Speaking at the World Economic Forum in Davos in January, Abe likened the current situation in Asia to that in Europe before World War I. Drawing a false comparison between China today and German imperialism in 1914, Abe sought to brand Beijing as “aggressive” and “expansionist” in order to justify his government’s agenda of remilitarisation.

Nevertheless, the parallels to the world a century ago that are being made by many commentators do point to a basic truth. The fundamental contradictions of capitalism that erupted in two world wars during the 20th Century are again hurtling humanity inexorably toward a terrible conflagration. The remilitarisation of Japan is a warning to workers and young people everywhere that this drive to war is intensifying.

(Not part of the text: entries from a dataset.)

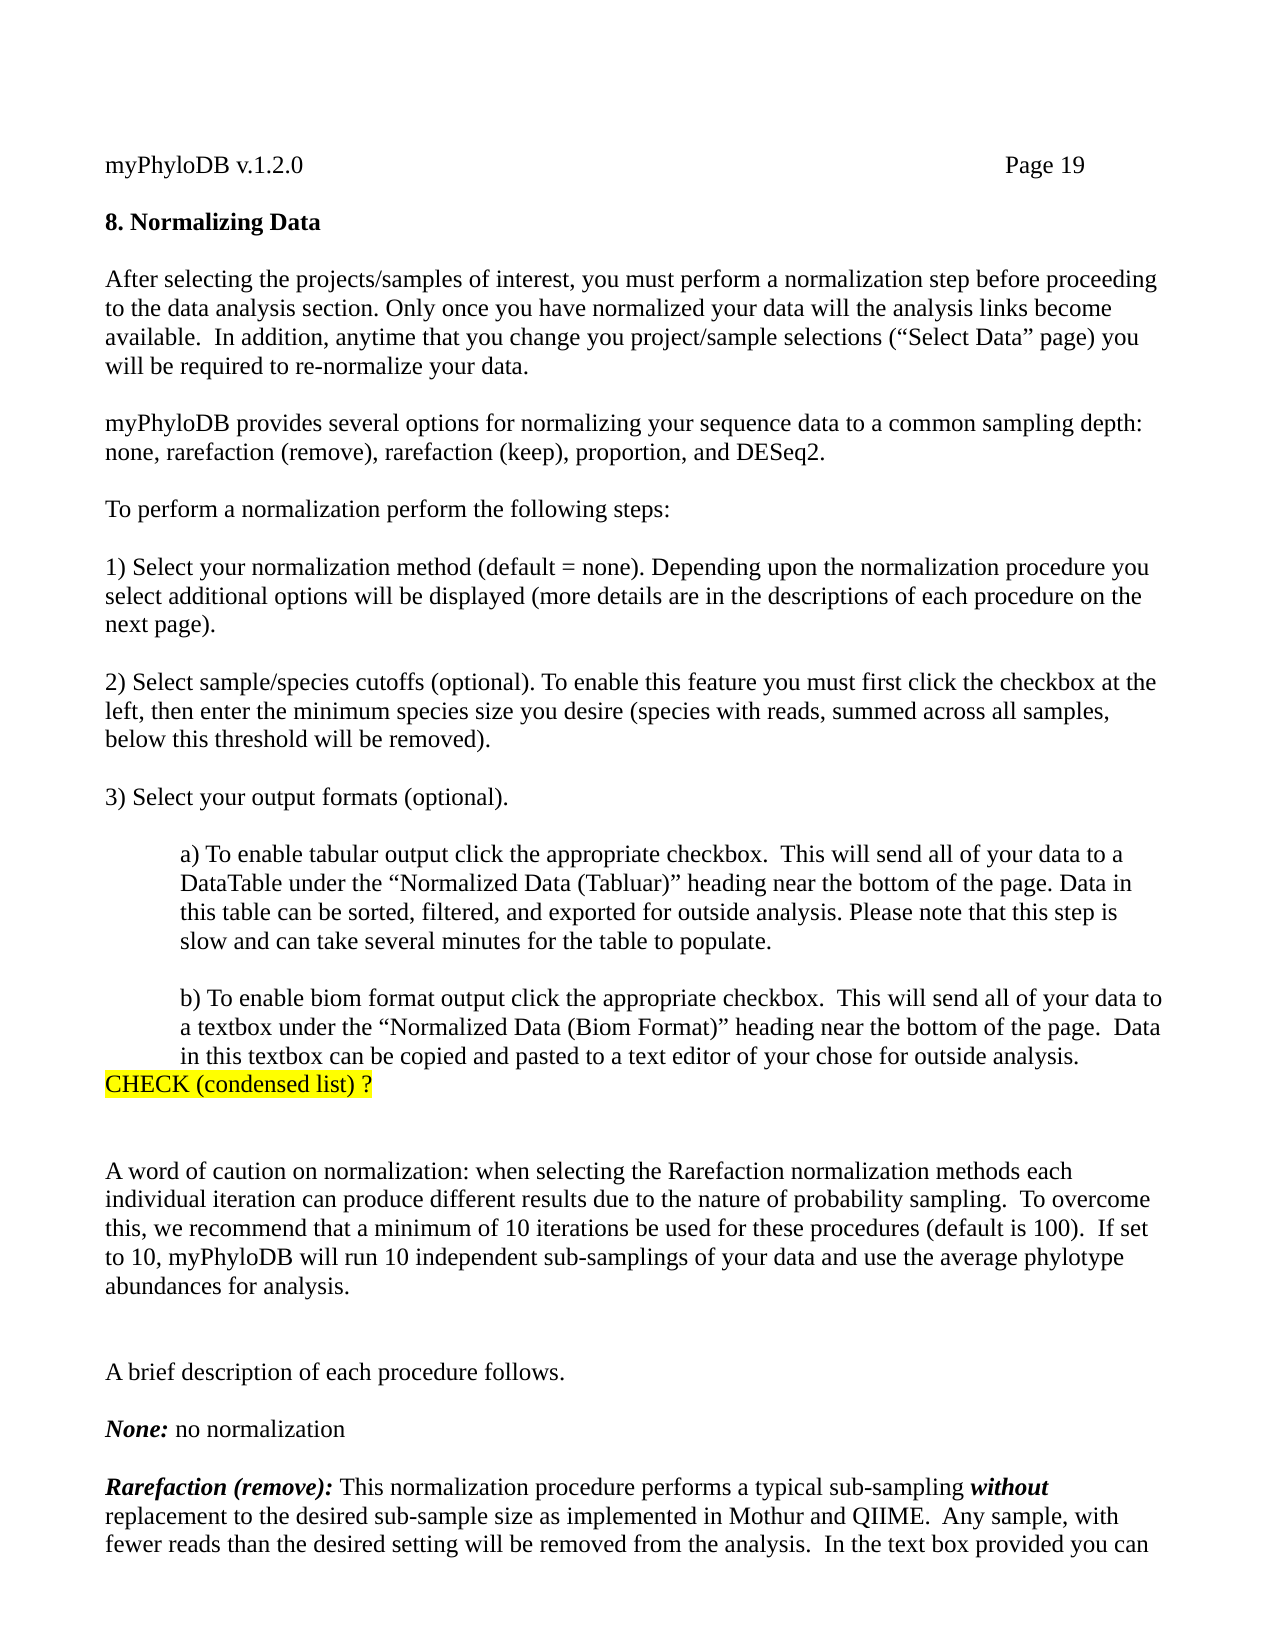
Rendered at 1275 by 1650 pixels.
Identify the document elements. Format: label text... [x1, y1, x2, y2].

text None: no normalization [105, 1414, 1170, 1443]
text 2) Select sample/species cutoffs (optional). To enable this feature you must first click the checkbox at the left, then enter the minimum species size you desire (species with reads, summed across all samples, below this threshold will be removed). [105, 667, 1170, 753]
text After selecting the projects/samples of interest, you must perform a normalization step before proceeding to the data analysis section. Only once you have normalized your data will the analysis links become available. In addition, anytime that you change you project/sample selections (“Select Data” page) you will be required to re-normalize your data. [105, 264, 1170, 379]
text myPhyloDB provides several options for normalizing your sequence data to a common sampling depth: none, rarefaction (remove), rarefaction (keep), proportion, and DESeq2. [105, 408, 1170, 466]
text A brief description of each procedure follows. [105, 1357, 1170, 1386]
text CHECK (condensed list) ? [105, 1069, 1170, 1098]
text To perform a normalization perform the following steps: [105, 494, 1170, 523]
text 8. Normalizing Data [105, 207, 1170, 236]
text A word of caution on normalization: when selecting the Rarefaction normalization methods each individual iteration can produce different results due to the nature of probability sampling. To overcome this, we recommend that a minimum of 10 iterations be used for these procedures (default is 100). If set to 10, myPhyloDB will run 10 independent sub-samplings of your data and use the average phylotype abundances for analysis. [105, 1156, 1170, 1299]
text 1) Select your normalization method (default = none). Depending upon the normalization procedure you select additional options will be displayed (more details are in the descriptions of each procedure on the next page). [105, 552, 1170, 638]
text a) To enable tabular output click the appropriate checkbox. This will send all of your data to a DataTable under the “Normalized Data (Tabluar)” heading near the bottom of the page. Data in this table can be sorted, filtered, and exported for outside analysis. Please note that this step is slow and can take several minutes for the table to populate. [105, 839, 1170, 954]
text Rarefaction (remove): This normalization procedure performs a typical sub-sampling without replacement to the desired sub-sample size as implemented in Mothur and QIIME. Any sample, with fewer reads than the desired setting will be removed from the analysis. In the text box provided you can [105, 1472, 1170, 1558]
text b) To enable biom format output click the appropriate checkbox. This will send all of your data to a textbox under the “Normalized Data (Biom Format)” heading near the bottom of the page. Data in this textbox can be copied and pasted to a text editor of your chose for outside analysis. [105, 983, 1170, 1069]
text 3) Select your output formats (optional). [105, 782, 1170, 811]
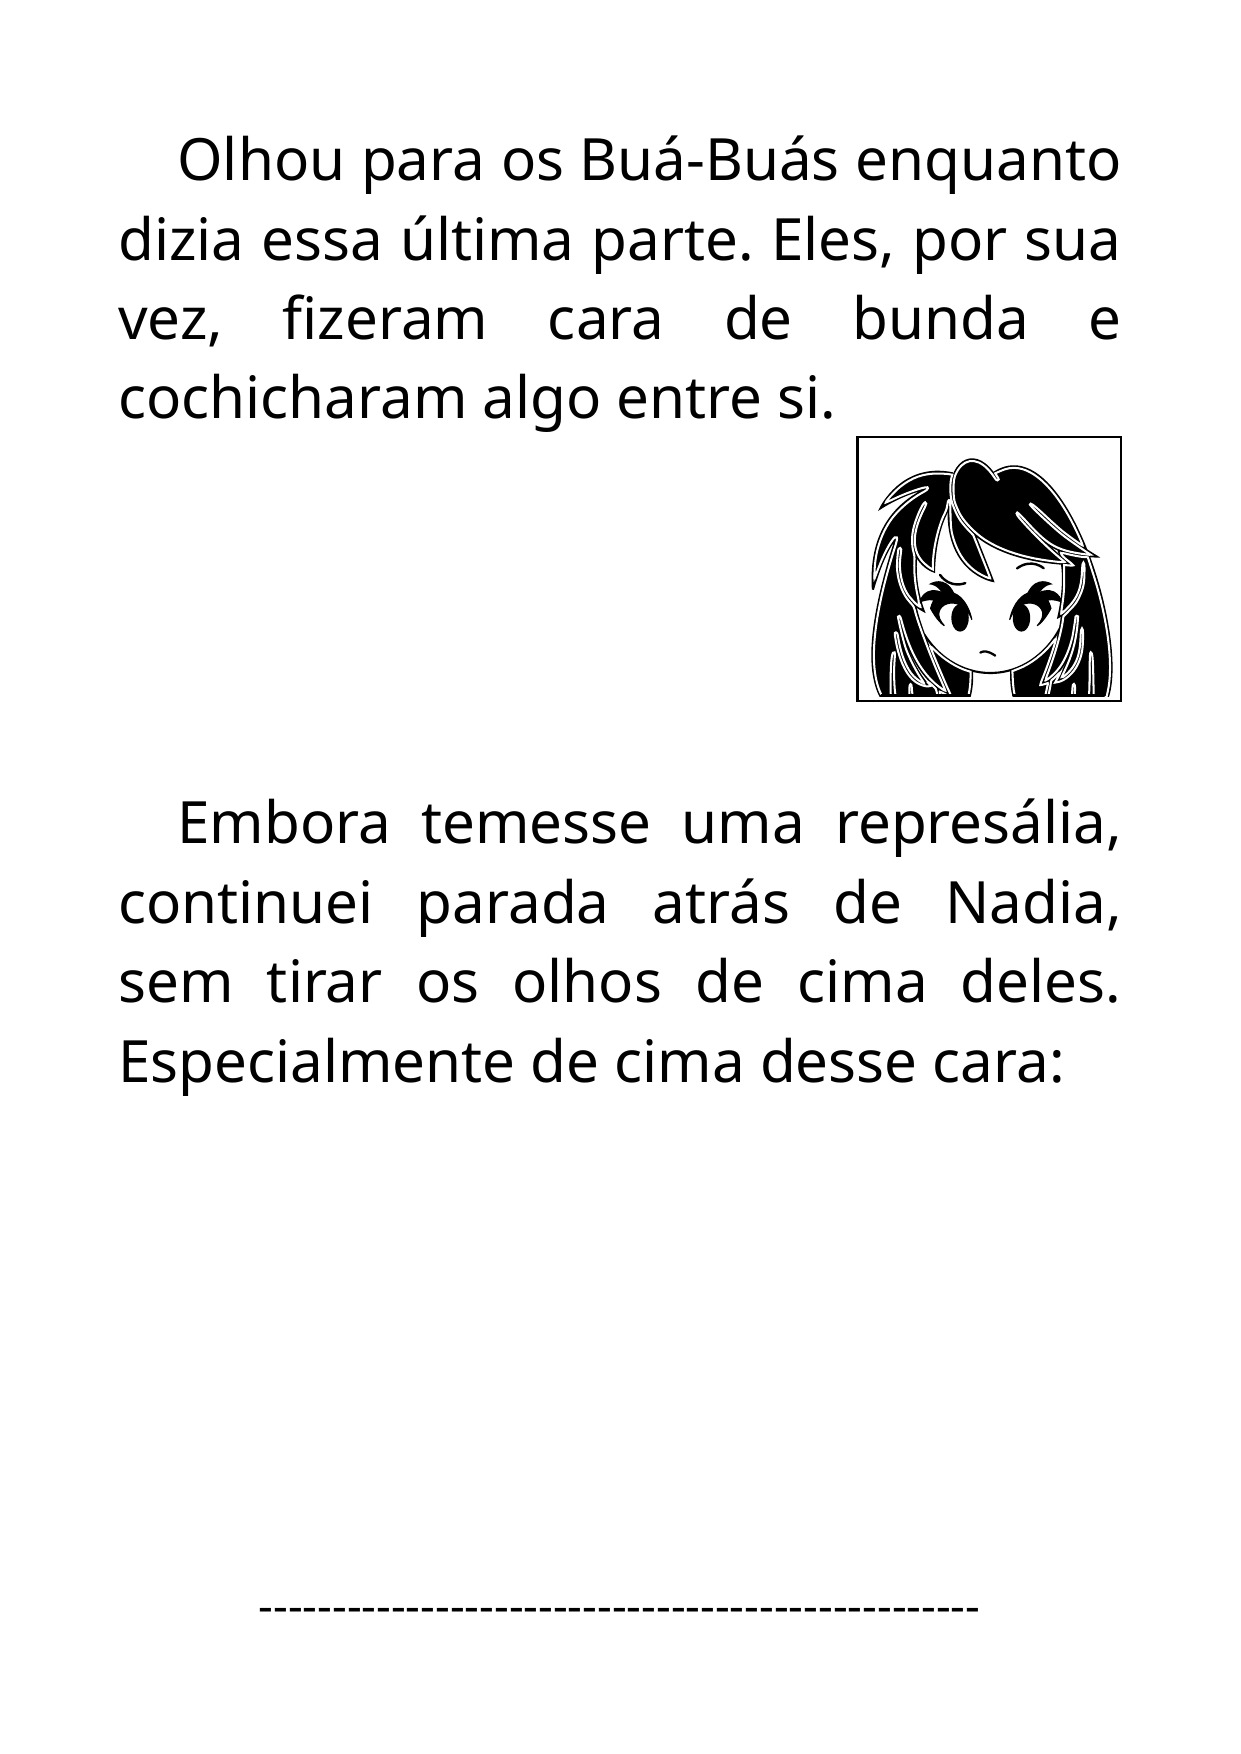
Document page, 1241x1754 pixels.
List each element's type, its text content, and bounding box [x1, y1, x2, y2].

text Embora temesse uma represália, continuei parada atrás de Nadia, sem tirar os olhos de cima deles. Especialmente de cima desse cara: [118, 781, 1122, 1099]
text Olhou para os Buá-Buás enquanto dizia essa última parte. Eles, por sua vez, fizeram cara de bunda e cochicharam algo entre si. [118, 118, 1122, 436]
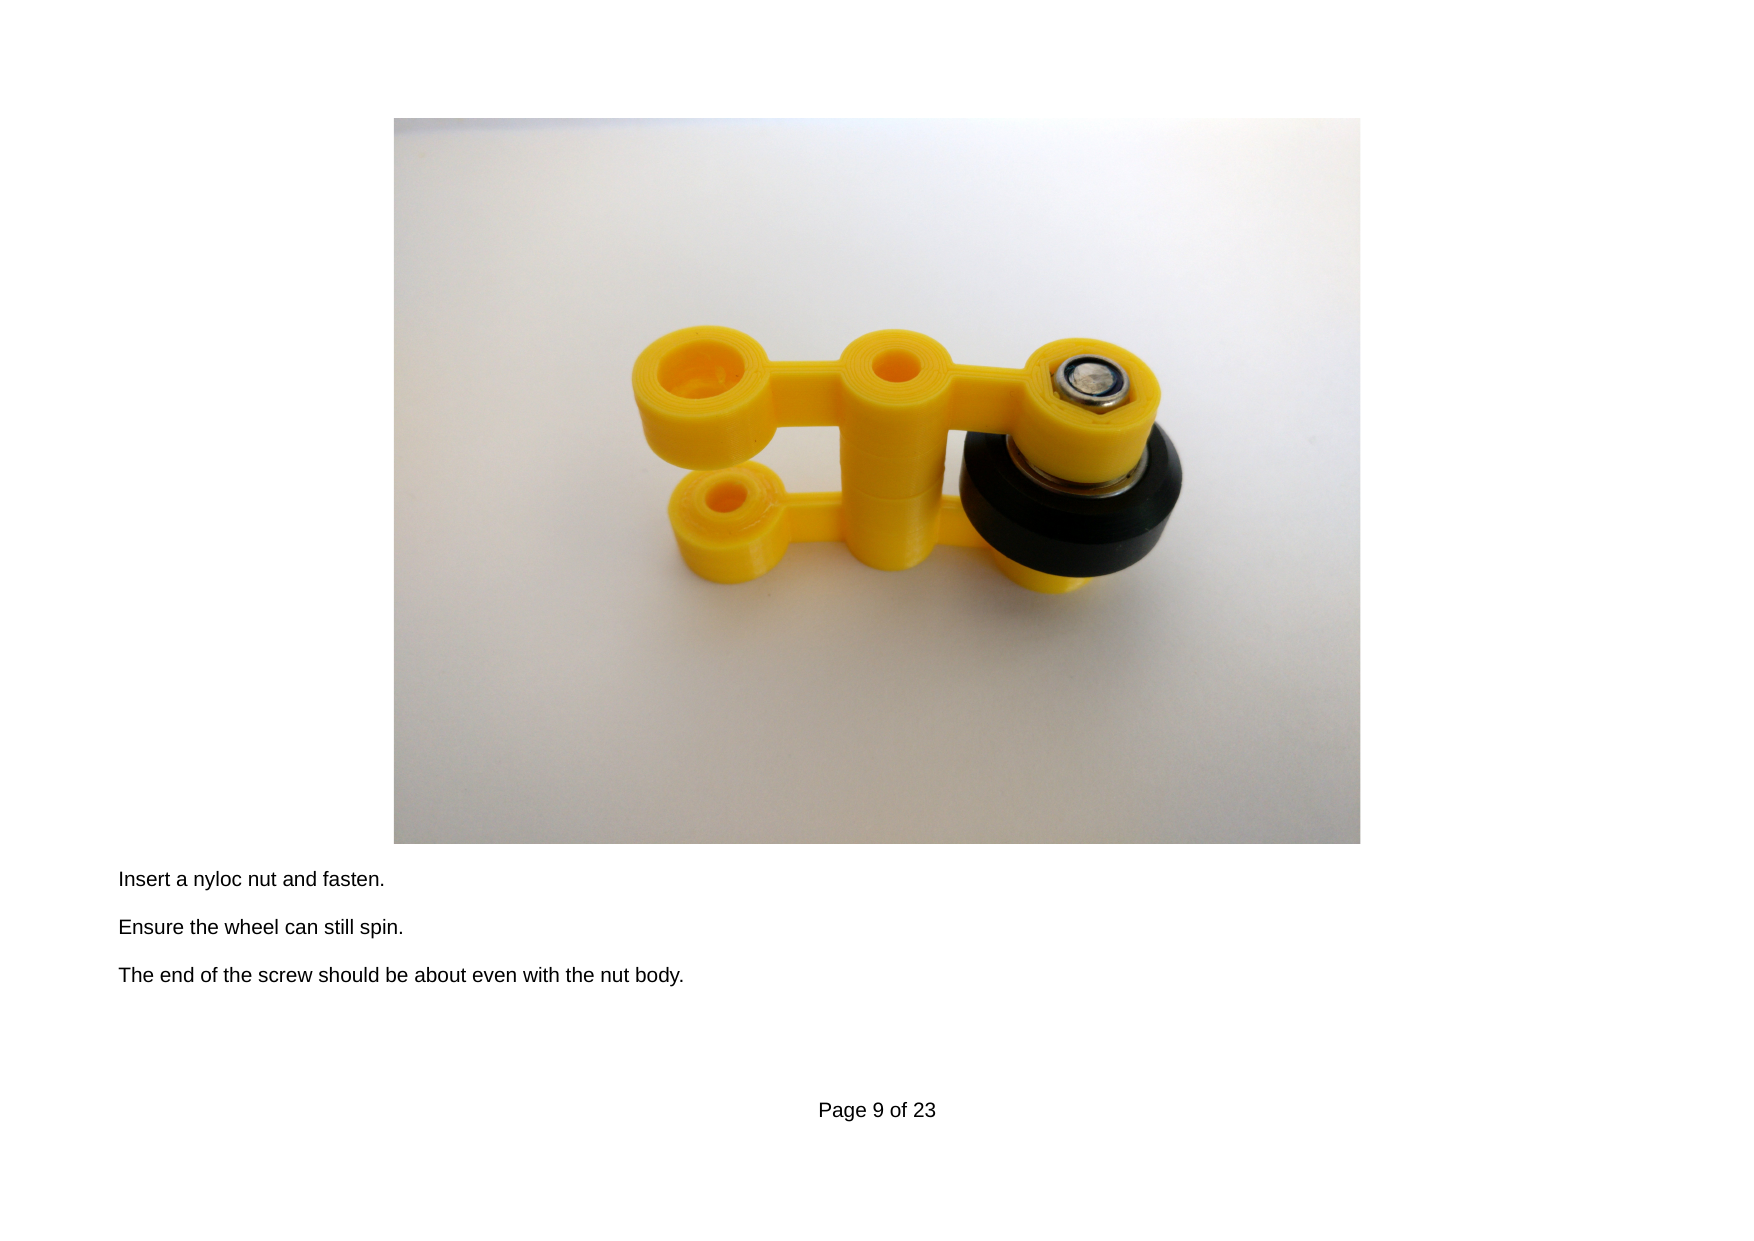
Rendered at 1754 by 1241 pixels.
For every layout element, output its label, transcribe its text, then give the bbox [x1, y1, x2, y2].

text The end of the screw should be about even with the nut body. [118, 963, 1636, 987]
text Ensure the wheel can still spin. [118, 915, 1636, 939]
text Insert a nyloc nut and fasten. [118, 867, 1636, 891]
picture [393, 118, 1361, 844]
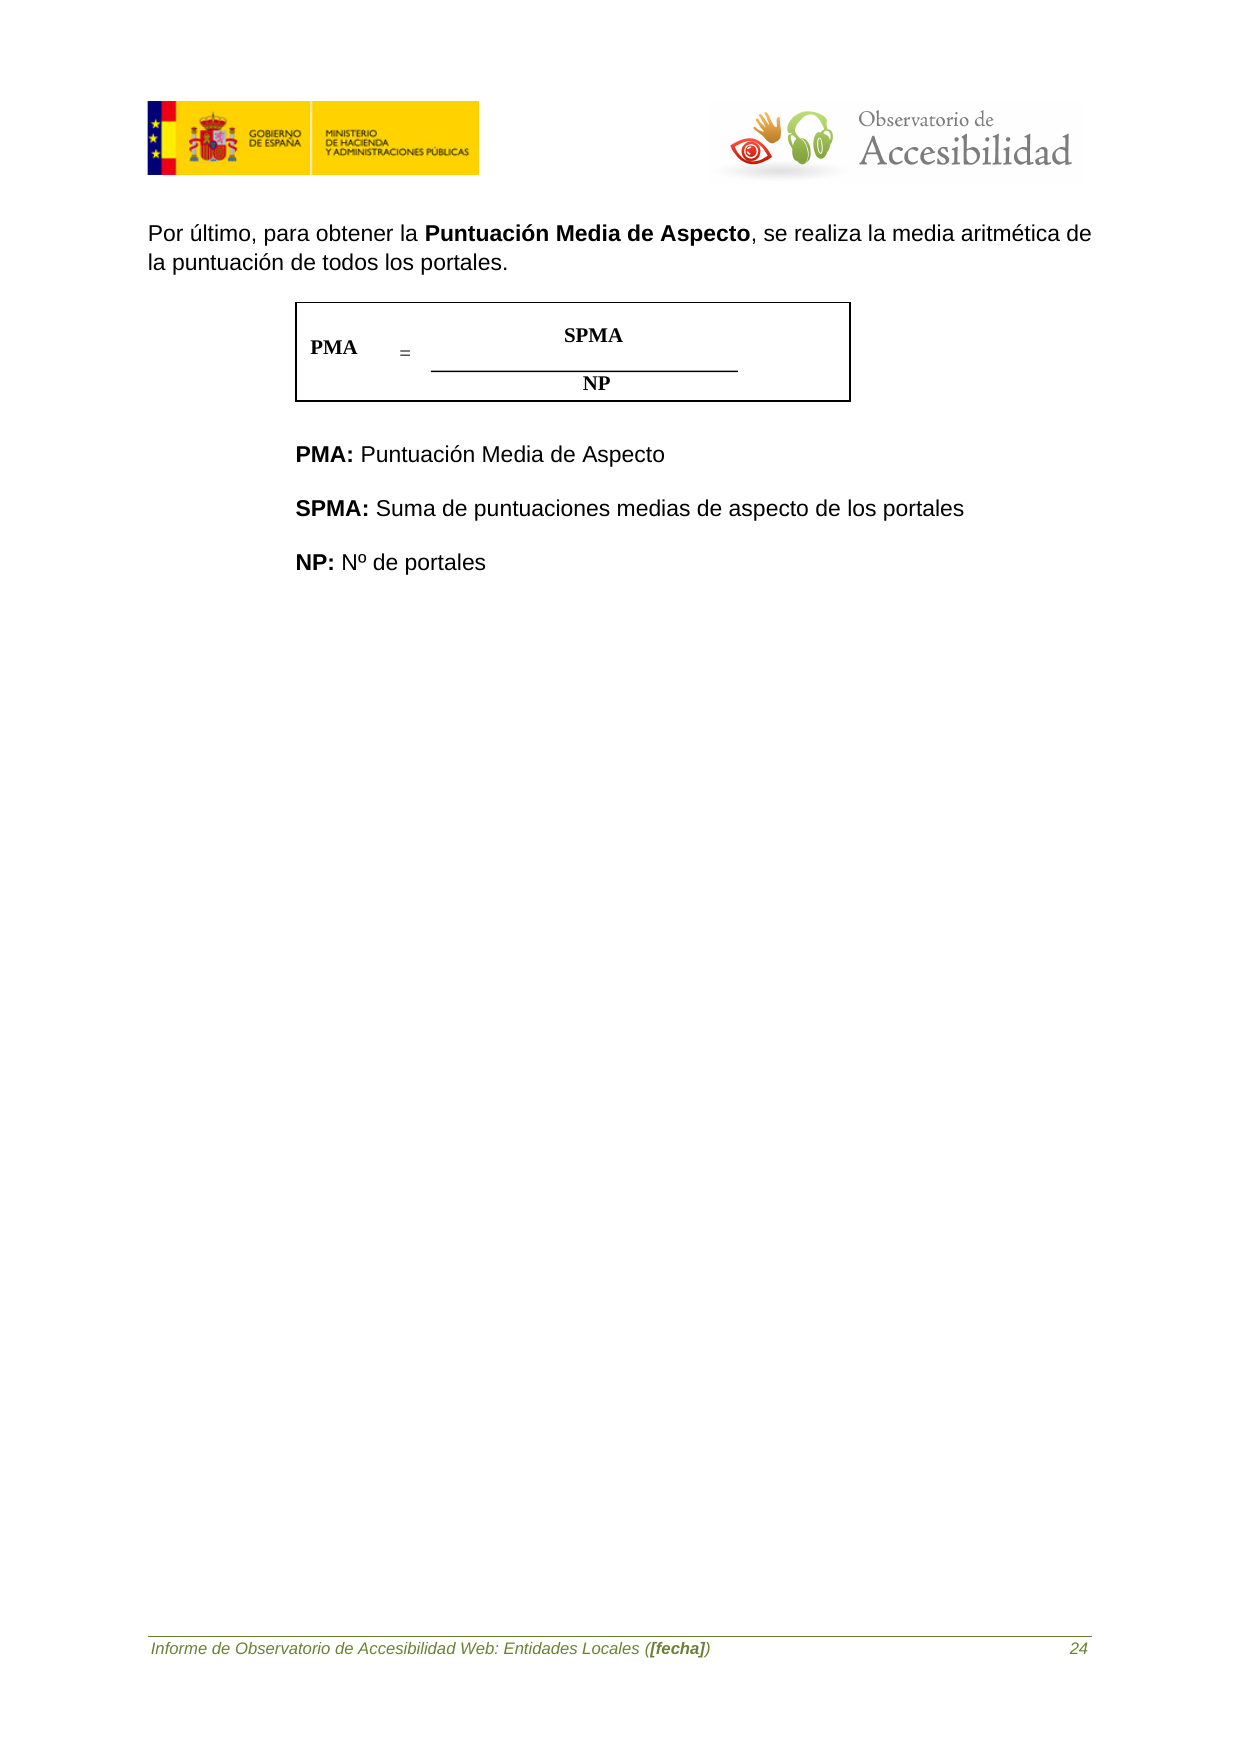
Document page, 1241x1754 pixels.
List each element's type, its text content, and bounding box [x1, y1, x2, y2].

picture [710, 102, 1086, 185]
text PMA: Puntuación Media de Aspecto [295, 441, 1092, 467]
text NP: Nº de portales [295, 549, 1092, 575]
text SPMA: Suma de puntuaciones medias de aspecto de los portales [295, 495, 1092, 521]
picture [147, 101, 479, 175]
text Por último, para obtener la Puntuación Media de Aspecto, se realiza la media aritmética de la puntuación de todos los portales. [148, 220, 1092, 275]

Like its counterparts around the world, the Abe government’s preparations for war go hand in hand with an ideological campaign to whitewash the horrific crimes of Japanese imperialism in the 1930s and 1940s. These historical falsifications are aimed at creating a social constituency for war. But the depredations of Japanese militarism and its police-state methods also left an indelible mark on the consciousness of the Japanese working class. That is why Abe resorted to the anti-democratic method of issuing a “reinterpretation.” Any attempt to formally amend the constitution would fail due to the overwhelming opposition of working people.

There is no doubt that the revival of Japanese militarism will greatly exacerbate tensions with China and throughout Asia. The Japanese armies carried out horrific atrocities, from Korea and China to Malaya, Indonesia and most of South East Asia. The Chinese and South Korean governments are exploiting these memories to whip up nationalism and chauvinism at home in a bid to shore up their own narrow bases of support and justify their own military build-ups. In the Philippines, the Aquino administration is seeking to bury the memories of the wartime Japanese occupation as it aligns itself with the war drive of Tokyo and Washington against Beijing. None of these regimes is capable of halting the slide to war. Rather their actions will accelerate it.

In Japan, China, the United States and around the world, there is broad popular opposition to the rising dangers of war and militarism, but those sentiments find no expression in the political establishment in any country. The only means for preventing a new world war is through the building of a unified movement of the working class in Japan, China, the US, throughout Asia and internationally to abolish capitalism and establish socialism globally.